# 🎬 Actor Performance Analysis of iMDB 2024 Statistics

This notebook demonstrates how to use the `actor_analysis` package to analyze and visualize top 50 actors' performances based on IMDb movie data.  
We compute metrics like average budget, revenue, vote average, and profitability — both generally and actor-wise — using IMDb 2024 data.

The dataset can be found here: https://www.kaggle.com/datasets/anandshaw2001/imdb-movies-and-tv-shows/data

We have derived new statistics from this dataset and attained new columns, their explanations are as goes:
- Actor: Names of actors
- Budget_Mean_General: The mean of all movie budgets in the processed dataset.
- Revenue_Mean_General: The mean of all movies' revenues in the processed dataset.	
- Vote_Average_General: The mean of all votes in the processed dataset.	
- Profit_Mean_General: 	The mean of all movies' profits in the processed dataset via: (General Mean Revenue - General Mean Budget)/Size of the Dataset .
- Budget_Mean_Actor: The mean of all movie budgets depending on actor in the processed dataset.
- Revenue_Mean_Actor: The mean of all movies' revenue depending on actor in the processed dataset.	
- Vote_Average_Actor: The mean of all votes depending on actor in the processed dataset.		
- Profit_Mean_Actor: The mean of all movies' profits depending on actor in the processed dataset	
- isProfitable: States if the actor on row is more profitable than the general.	
- isLiked: States if the actor on row has more of an vote average than the general.

In [None]:
# If not installed yet
!pip3 install -e .

In [None]:
from actor_analysis import (
    load_data,
    preprocess_data,
    extract_cast_list,
    calculate_general_statistics,
    get_top_actors,
    calculate_actor_statistics,
    plot_actor_statistics
)

### Step 1: Load and Clean the IMDb Dataset

In [None]:
df_raw = load_data('IMDb2024.csv')
df = preprocess_data(df_raw)
df.head(df.size)

### Step 2: Extract Actor Names and Analyze Top 50

In [None]:
cast_list = extract_cast_list(df)
top_actors = get_top_actors(cast_list, top_n=50)
general_stats = calculate_general_statistics(df)
actor_stats_df = calculate_actor_statistics(df, top_actors, general_stats)

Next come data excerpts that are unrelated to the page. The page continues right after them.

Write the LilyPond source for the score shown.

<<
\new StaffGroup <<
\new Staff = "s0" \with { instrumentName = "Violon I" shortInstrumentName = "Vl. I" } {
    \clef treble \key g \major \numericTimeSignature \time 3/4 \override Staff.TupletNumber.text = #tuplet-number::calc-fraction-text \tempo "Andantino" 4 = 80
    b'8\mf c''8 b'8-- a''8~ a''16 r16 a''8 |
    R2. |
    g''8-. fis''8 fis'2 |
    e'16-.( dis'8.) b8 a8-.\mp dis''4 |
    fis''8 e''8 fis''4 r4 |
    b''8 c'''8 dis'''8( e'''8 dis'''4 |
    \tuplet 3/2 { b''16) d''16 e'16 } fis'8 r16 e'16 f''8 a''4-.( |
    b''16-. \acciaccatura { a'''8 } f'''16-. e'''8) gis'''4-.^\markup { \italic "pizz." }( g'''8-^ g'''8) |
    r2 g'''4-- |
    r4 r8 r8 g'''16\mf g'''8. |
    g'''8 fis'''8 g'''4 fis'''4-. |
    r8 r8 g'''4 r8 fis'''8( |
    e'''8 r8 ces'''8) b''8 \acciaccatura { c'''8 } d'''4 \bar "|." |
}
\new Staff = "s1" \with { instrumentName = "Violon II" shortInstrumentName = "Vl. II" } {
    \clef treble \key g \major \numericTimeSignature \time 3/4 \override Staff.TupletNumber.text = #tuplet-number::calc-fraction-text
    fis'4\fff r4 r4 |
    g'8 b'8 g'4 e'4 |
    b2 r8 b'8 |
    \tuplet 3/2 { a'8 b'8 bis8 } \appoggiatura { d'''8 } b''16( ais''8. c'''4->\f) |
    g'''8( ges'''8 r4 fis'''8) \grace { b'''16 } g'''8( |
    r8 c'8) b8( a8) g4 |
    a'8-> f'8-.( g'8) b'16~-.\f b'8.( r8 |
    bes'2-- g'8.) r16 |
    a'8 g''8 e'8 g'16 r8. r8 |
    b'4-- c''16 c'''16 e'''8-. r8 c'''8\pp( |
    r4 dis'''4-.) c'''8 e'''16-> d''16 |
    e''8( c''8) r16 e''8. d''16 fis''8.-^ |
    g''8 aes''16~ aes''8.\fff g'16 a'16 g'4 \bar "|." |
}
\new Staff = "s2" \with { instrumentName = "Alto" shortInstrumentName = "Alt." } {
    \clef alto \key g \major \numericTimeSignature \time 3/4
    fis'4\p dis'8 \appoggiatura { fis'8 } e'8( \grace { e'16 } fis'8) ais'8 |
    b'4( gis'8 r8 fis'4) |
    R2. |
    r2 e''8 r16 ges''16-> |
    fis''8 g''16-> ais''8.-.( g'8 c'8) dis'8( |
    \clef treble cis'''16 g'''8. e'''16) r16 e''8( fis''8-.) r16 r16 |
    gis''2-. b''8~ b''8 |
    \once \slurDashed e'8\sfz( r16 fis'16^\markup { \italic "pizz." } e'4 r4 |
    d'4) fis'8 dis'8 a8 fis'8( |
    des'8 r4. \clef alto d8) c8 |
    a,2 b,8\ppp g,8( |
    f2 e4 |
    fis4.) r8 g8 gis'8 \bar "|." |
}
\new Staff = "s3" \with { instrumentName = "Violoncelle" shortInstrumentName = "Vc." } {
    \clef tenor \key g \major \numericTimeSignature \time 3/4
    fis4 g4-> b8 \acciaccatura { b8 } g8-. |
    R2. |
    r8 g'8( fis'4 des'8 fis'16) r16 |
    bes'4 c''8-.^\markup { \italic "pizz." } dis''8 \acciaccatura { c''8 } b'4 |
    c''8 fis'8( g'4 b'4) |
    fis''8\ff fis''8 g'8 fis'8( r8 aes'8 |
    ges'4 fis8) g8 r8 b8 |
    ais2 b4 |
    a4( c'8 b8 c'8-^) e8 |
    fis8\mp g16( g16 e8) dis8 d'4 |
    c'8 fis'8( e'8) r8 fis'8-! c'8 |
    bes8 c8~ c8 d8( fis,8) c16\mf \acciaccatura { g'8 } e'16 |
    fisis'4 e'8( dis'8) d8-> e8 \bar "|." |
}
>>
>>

actor_stats_df.head(actor_stats_df.size)

### Step 3: Visualize Actor Profitability and Popularity

In [None]:
plot_actor_statistics(actor_stats_df, 'Profit_Mean_Actor')

In [None]:
plot_actor_statistics(actor_stats_df, 'Vote_Average_Actor')

### Summary & Insights

#### Profitability
Out of the top 50 actors, 45 actors (90%) are more profitable than the general movie average.
Only 5 actors (10%) are not more profitable than the general baseline.
Some of the most profitable actors include:
- James Austin Johnson (~$763M profit)
- Kyle MacLachlan (~$763M profit)
- Rachel House (~$666M profit)
- Seth Rogen (~$475M profit)
#### Popularity (Based on Vote Average)
40 out of 50 actors (80%) are liked more than the average movie rating.
The general vote average is 5.93, while top actors often hit 6.50 or more.
Actors with the highest average ratings include:
- Timothée Chalamet (7.50)
- Emma Corrin (7.00)
- Pedro Pascal (7.00)
- Lupita Nyong'o (7.00)
#### Balanced Stars (Profitable & Liked)
Actors like Pedro Pascal, Timothée Chalamet, Lupita Nyong'o, Kyle MacLachlan, and James Austin Johnson stand out as both highly profitable and well-liked.